O Código Brasileiro de Telecomunicações, de 1962, que ainda não foi revogado, não faz restrições à escolha de políticos. Políticos em exercício de cargo eletivo são impedidos apenas de participar da direção da emissoras. Não de serem acionistas.
O segundo fato objetivo é que o próprio Antônio Carlos Magalhães foi beneficiado por Figueiredo, que, em março de 1984, assinou o decreto de outorga da TV Bahia.
ACM sempre negou ser dono da TV e, de fato, não é. A concessão foi dada a Luís Eduardo Magalhães, seu filho, e a Cesar Mata Pires, seu genro e sócio da Construtora OAS.
O terceiro fato, suficiente para levar a promessa de investigação ao descrédito, foi a própria conduta do governo Sarney, que levou ao paroxismo a distribuição política de concessões.
Segundo levantamento feito pelo diretor da Federação Nacional dos Jornalistas e professor da Universidade Federal de Brasília, Paulino Motter, até a posse de Figueiredo existiam 1.483 emissoras de rádio e TV no Brasil.
Nos cinco anos da gestão José Sarney foram distribuídas 1.091 concessões, das quais apenas 65 foram submetidas ao Congresso, ou seja, ocorreram depois da promulgação da Constituição, em outubro de 1988.
No mês que antecedeu a promulgação da Constituição, setembro, foram dadas 257 concessões de rádio e TV. A edição do "Diário Oficial" do dia 29 daquele mês bateu recorde: 59 concessões.
Em seu estudo sobre o uso político das concessões de radiodifusão no governo Sarney, Paulino Motter constata que 165 concessões foram parar nas mãos de 91 parlamentares constituintes, 90% dos quais votaram a favor do mandato de cinco anos para Sarney.
A barganha de concessões chegou a provocar situações grotescas. O ex-deputado federal Fernando Bezerra Coelho (PMDB-PE) denunciou em público que estava com uma concessão de rádio FM na cidade de Petrolina "praticamente na mão", e a perdeu porque votou por quatro anos de mandato para José Sarney.
A rádio, segundo o ex-deputado, foi dada a Osvaldo Coêlho (PFL-PE), que votou pelos cinco anos de mandato. O então ministro Antônio Carlos Magalhães respondeu com ironia à denúncia.
"Ele queria uma rádio para Petrolina, foi dada uma rádio para Petrolina. Coincidentemente, a rádio foi para Osvaldo Coêlho, mas evidentemente Petrolina ganhou a rádio", afirmou ACM em entrevista à Folha, em 1988.

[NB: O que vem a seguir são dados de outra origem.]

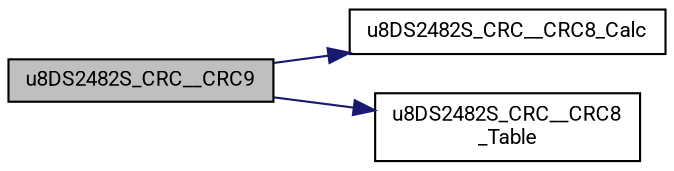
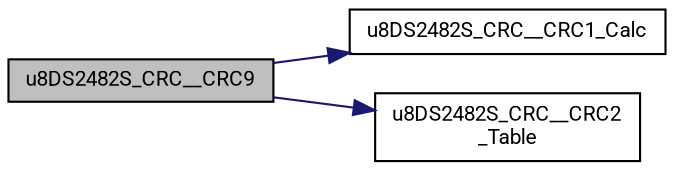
  digraph {
    fontname=Roboto
    rankdir=LR
    node [color=black fillcolor=white fontname=Roboto fontsize=10 shape=record style=filled]
    edge [color=midnightblue fontname=Roboto fontsize=10 labelfontname=Helvetica labelfontsize=10 style=solid]
    n1 [fillcolor=grey75 fontcolor=black height=0.2 label=u8DS2482S_CRC__CRC9 width=0.4]
-   n2 [height=0.2 label=u8DS2482S_CRC__CRC8_Calc width=0.4]
-   n3 [height=0.2 label="u8DS2482S_CRC__CRC8\l_Table" width=0.4]
+   n2 [height=0.2 label=u8DS2482S_CRC__CRC1_Calc width=0.4]
+   n3 [height=0.2 label="u8DS2482S_CRC__CRC2\l_Table" width=0.4]
    n1 -> n2
    n1 -> n3
  }
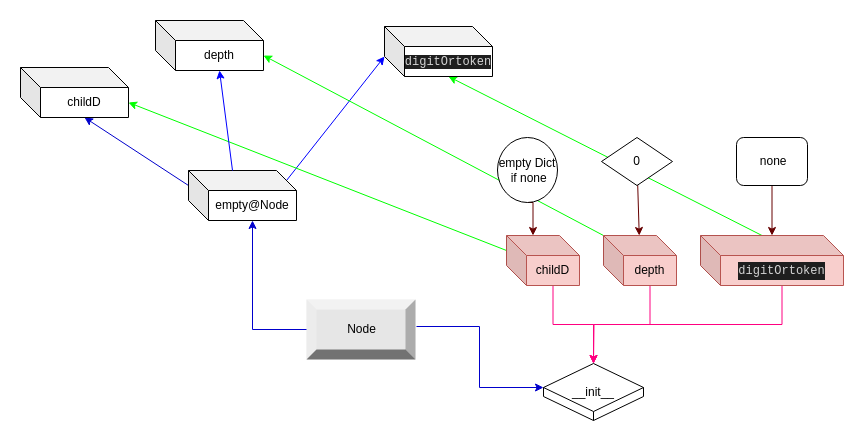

A derrama de concessões praticamente exauriu o espectro de frequência disponível para radiodifusão nas grandes e médias cidades.
"O governo atual só vai poder leiloar concessões para cidades pequenas. As grandes já estão ocupadas", confirma Rômulo Furtado.
Além de deputados e senadores constituintes, também ganharam concessões durante o governo Sarney ministros, governadores, jornalistas íntimos da corte governamental e burocratas da administração pública.